Foster et al. now reveal pathological changes related to executive dysfunction in three main clinical variants of vascular cognitive impairment: post-stroke dementia, subcortical ischaemic dementia and mixed Alzheimer’s disease and vascular dementia. Their work extends the pathological spectrum of cerebrovascular lesions, to include neuronal atrophy (Foster et al., 2014). Using thorough stereological methods and robust cell morphometric analysis, they show reduced cell volume (but not reduced density) of pyramidal neurons in layers III and V of the dorsolateral prefrontal cortex in patients with vascular cognitive impairment, compared to post-stroke non-demented patients and controls. Notably, the changes in cell volume correlated with the degree of post-stroke cognitive impairment. Their observations suggest a vascular base for these changes, and extend previous findings in the hippocampus by the same group (Gemmell et al., 2012, 2014).

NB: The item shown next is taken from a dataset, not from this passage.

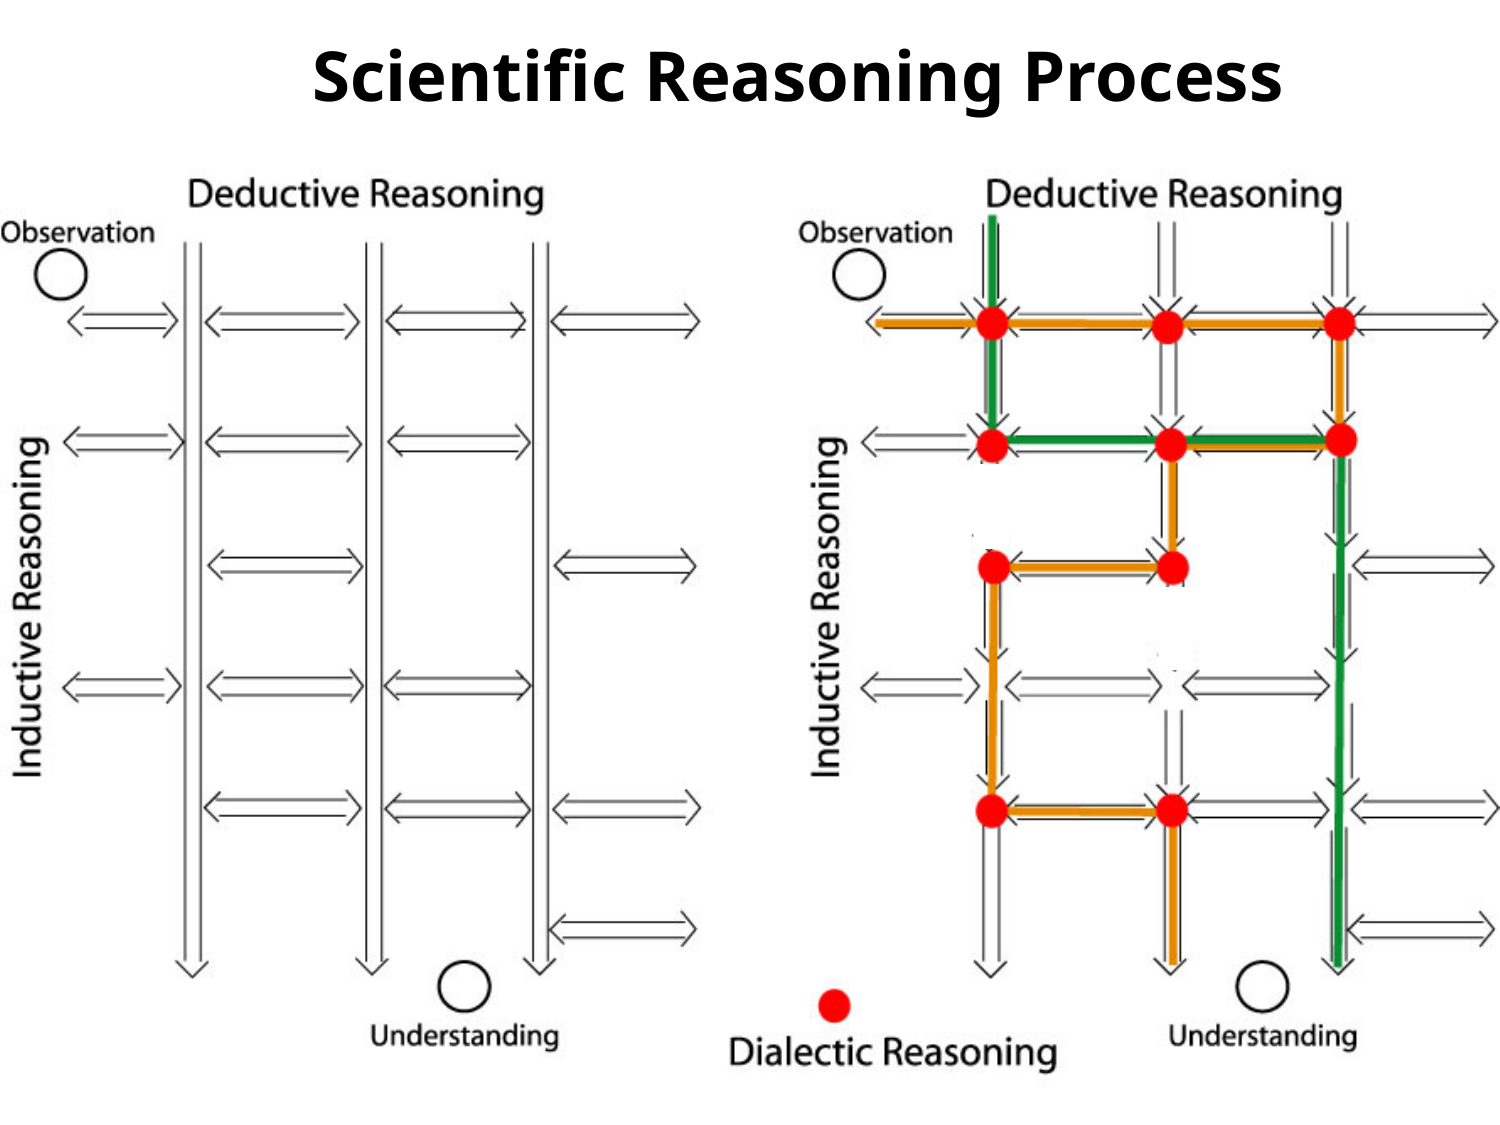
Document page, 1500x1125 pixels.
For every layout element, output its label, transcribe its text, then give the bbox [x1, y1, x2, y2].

picture [0, 169, 1500, 1087]
title Scientific Reasoning Process [296, 25, 1308, 133]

What are the vascular mechanisms behind this neuronal volume loss? Such a selective change cannot be explained by a chronic failure of oxygen or nutrient delivery. However, brain blood vessels are also crucial for the delivery of trophic signals that link the viability of neurons and glia to that of vascular cells (Iadecola, 2013). Vascular damage may disrupt these interactions and affect specific neuronal populations. We can also speculate about the potential role of subcortical lesions, which are known to affect axon integrity. Such axonal changes may induce a loss of volume in cell bodies via a retrograde degenerative mechanism.
The work of Foster et al. raises important questions that now need to be addressed, in particular whether this specific vascular neuronal atrophy is an early or late event in the natural history of cerebrovascular disease. Further studies are also required to explore the clinical and imaging correlates of the selective neuronal changes, which may develop at sites remote from infarcts.